Software Quality Engineer

About KKR Consulting

KKR Consulting is a specialized life sciences consulting firm delivering high-impact expertise across Quality, Software Engineering, Regulatory, Manufacturing, Validation, and Technical Operations. We support global pharmaceutical and medical device organizations by providing expert-driven solutions that strengthen compliance, enhance product development, and optimize operational efficiency.
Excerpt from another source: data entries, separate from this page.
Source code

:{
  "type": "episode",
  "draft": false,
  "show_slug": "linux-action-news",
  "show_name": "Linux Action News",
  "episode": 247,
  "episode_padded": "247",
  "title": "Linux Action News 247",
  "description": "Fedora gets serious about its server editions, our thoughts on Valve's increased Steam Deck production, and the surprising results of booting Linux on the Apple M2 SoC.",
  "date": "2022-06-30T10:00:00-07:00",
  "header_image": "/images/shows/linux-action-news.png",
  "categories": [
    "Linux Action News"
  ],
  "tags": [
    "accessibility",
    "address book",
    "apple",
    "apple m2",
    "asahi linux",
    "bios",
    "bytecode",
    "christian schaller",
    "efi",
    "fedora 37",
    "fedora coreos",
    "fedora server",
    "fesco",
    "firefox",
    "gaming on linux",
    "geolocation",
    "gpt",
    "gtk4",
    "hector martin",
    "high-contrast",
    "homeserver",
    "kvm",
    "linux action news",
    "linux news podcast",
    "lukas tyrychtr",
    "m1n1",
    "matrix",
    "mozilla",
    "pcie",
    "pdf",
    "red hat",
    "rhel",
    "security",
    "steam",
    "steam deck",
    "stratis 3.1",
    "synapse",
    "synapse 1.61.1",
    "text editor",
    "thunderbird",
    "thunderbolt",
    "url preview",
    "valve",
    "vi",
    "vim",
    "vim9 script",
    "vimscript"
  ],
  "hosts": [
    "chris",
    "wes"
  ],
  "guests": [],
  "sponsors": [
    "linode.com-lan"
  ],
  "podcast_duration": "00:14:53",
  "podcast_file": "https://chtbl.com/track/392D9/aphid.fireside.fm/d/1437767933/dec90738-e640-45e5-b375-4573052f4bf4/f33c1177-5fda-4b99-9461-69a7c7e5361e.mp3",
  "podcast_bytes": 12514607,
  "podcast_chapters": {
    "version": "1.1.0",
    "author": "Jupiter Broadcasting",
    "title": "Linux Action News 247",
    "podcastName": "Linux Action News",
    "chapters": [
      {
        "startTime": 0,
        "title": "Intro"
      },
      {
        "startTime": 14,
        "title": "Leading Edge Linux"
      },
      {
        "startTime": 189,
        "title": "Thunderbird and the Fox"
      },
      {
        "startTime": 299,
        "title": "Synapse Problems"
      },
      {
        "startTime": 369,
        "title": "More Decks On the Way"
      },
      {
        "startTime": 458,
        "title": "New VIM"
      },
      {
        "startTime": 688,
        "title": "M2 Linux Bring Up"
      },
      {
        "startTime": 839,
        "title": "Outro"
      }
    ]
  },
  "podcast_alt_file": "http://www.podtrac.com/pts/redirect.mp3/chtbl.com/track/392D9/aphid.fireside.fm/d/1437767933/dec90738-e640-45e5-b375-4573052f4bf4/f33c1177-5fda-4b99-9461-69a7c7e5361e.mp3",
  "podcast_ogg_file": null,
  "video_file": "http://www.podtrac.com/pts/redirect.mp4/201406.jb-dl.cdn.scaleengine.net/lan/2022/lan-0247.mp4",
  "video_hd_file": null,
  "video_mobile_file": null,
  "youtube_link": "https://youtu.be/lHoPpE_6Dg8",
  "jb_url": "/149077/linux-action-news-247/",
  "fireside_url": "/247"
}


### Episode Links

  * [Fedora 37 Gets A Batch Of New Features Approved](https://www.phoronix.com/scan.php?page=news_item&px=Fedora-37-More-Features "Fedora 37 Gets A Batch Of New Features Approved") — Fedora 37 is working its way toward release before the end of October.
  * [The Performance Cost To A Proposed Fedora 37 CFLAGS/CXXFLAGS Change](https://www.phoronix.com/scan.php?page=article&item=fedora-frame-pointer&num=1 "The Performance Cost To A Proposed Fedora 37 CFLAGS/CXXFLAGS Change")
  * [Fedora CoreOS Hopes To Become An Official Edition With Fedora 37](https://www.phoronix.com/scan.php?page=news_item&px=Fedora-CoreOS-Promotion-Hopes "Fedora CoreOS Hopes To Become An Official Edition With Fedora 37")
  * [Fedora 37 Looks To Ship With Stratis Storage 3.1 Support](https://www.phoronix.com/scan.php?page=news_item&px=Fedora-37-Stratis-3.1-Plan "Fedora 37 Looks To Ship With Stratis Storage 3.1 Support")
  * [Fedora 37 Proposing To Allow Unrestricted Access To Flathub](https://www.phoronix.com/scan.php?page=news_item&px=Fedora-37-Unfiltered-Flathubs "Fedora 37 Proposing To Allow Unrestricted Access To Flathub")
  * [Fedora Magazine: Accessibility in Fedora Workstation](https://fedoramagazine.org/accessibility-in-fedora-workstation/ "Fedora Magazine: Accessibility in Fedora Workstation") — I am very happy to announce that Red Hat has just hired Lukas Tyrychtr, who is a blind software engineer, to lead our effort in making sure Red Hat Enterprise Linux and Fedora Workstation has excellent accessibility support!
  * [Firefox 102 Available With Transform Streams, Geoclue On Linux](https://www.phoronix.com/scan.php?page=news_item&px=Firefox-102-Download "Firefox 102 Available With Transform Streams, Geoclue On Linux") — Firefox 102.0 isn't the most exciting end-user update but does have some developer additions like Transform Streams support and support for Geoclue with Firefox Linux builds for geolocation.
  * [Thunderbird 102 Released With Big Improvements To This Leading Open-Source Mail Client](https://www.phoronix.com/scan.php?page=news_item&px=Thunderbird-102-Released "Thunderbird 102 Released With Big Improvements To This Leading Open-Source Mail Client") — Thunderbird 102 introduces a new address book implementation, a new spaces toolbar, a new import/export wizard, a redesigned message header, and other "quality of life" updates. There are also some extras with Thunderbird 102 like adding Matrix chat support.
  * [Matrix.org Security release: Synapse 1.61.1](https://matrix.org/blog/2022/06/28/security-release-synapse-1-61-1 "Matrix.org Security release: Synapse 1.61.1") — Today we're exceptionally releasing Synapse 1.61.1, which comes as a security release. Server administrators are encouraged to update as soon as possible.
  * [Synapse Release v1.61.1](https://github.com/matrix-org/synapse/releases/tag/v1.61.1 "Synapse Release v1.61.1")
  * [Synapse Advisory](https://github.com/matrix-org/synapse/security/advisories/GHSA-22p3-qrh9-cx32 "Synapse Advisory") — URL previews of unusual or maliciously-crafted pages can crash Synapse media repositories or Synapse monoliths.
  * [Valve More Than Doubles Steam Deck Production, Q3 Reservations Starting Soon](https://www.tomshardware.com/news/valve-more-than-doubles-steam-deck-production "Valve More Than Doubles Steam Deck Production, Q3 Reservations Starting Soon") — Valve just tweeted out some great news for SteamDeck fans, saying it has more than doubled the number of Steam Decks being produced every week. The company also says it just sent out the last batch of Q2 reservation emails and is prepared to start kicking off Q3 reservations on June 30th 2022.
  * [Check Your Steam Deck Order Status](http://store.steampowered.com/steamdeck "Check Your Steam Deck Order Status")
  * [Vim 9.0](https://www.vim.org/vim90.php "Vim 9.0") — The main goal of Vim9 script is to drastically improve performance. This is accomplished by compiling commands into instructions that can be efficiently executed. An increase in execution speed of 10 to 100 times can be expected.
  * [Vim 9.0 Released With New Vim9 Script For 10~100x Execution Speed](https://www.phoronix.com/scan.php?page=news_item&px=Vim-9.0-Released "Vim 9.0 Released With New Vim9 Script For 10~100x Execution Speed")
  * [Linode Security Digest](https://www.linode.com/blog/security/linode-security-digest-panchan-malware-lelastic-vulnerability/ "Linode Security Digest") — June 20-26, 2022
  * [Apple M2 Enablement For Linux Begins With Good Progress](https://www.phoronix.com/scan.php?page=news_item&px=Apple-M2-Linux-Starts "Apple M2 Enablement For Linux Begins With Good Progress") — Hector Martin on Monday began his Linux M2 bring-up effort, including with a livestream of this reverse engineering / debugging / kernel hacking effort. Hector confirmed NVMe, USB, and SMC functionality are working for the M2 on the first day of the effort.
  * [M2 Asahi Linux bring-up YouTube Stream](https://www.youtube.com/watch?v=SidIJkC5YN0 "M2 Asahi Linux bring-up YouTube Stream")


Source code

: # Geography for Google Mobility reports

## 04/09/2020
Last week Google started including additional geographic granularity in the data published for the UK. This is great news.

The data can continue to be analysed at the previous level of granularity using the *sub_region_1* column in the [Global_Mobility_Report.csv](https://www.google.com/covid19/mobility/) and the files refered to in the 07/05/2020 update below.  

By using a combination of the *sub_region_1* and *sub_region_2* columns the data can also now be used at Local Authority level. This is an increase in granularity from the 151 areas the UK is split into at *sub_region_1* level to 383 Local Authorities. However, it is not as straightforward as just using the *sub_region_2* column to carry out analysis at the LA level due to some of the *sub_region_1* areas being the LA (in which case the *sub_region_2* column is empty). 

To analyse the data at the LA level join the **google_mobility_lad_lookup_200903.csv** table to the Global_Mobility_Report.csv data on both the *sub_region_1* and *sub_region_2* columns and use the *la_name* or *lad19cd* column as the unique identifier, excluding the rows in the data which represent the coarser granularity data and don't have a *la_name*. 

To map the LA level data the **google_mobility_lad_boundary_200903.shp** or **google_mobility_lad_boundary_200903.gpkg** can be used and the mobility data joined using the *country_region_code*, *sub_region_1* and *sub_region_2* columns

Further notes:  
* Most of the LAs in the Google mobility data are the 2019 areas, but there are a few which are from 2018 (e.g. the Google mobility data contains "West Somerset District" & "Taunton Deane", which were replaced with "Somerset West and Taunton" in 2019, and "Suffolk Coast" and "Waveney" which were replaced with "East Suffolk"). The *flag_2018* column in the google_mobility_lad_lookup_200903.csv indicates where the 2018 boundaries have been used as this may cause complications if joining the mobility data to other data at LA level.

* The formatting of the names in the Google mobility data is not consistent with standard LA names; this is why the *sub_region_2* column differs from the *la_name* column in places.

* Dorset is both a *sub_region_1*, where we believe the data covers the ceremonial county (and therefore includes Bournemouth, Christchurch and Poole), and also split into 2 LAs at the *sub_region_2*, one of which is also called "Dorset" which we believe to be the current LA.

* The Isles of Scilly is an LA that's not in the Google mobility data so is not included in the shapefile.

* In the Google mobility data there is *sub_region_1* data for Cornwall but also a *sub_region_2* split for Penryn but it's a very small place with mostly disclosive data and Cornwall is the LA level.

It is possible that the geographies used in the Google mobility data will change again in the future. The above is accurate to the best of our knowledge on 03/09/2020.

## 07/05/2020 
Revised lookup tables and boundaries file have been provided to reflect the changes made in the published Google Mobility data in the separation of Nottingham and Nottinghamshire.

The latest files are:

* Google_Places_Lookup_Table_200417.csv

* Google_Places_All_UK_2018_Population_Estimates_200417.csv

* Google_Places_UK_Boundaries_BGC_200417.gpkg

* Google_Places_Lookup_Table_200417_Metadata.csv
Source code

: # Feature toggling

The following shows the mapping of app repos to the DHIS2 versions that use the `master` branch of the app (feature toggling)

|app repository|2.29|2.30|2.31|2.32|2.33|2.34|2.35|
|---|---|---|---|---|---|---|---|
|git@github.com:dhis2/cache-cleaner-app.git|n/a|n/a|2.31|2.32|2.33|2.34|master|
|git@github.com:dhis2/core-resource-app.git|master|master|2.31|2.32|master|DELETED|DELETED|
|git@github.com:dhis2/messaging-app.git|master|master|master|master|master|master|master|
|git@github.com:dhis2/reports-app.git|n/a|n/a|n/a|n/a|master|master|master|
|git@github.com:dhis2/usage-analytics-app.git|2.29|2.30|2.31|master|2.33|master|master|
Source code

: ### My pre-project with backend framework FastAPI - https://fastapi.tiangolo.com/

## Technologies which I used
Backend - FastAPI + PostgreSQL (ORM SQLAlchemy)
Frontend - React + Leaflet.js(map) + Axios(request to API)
Our consultants are trusted partners who help organizations build scalable, audit-ready, and future-focused Quality Management Systems aligned with industry and regulatory standards.

Key Highlights

• Join a lean, cross-functional development team supporting software quality oversight for medical device development.
• Lead development of software quality processes and procedures aligned with ISO 13485, 21 CFR 820, and IEC 62304.
• Provide Quality representation throughout design verification, validation, requirements development, testing, and risk management.
• Support the design and implementation of QMS elements, ensuring alignment with company goals, compliance expectations, and KKR Consulting methodology.

Key Responsibilities

• Develop, implement, and maintain software quality processes and procedures supporting design controls, V&V activities, configuration management, and risk management.
• Collaborate closely with R&D to review protocols, test cases, user requirements, and design specifications from a software Quality perspective.
• Provide Quality representation in design and development activities, ensuring compliance with ISO 13485, 21 CFR 820, IEC 62304, and internal Quality standards.
• Participate in and support risk management activities, ensuring proper hazard identification, risk analysis, risk control, and traceability.
• Support and oversee device design verification and validation strategies, planning, and execution to ensure regulatory-ready documentation.
• Lead the authoring, development, and rollout of Quality Management System (QMS) elements, including SOPs, work instructions, templates, and process maps, aligned with company goals and continuous improvement initiatives.
• Contribute to QMS implementation through cross-functional training, documentation updates, and identification of process gaps and improvement opportunities.
• Ensure all quality activities adhere to regulatory requirements and industry best practices for medical device software lifecycle management.

Requirements

• Bachelor’s degree in Engineering, Computer Science, or a related technical discipline.
• Experience supporting software quality and design controls in a medical device or regulated environment.
• Strong working knowledge of ISO 13485, 21 CFR 820, IEC 62304, and related Quality and software development standards.
• Experience with verification, validation, risk management, and software lifecycle documentation.
• Ability to work effectively in a lean, cross-functional environment and represent Quality in technical discussions.
• Excellent written and verbal communication skills; capable of influencing stakeholders and driving Quality initiatives.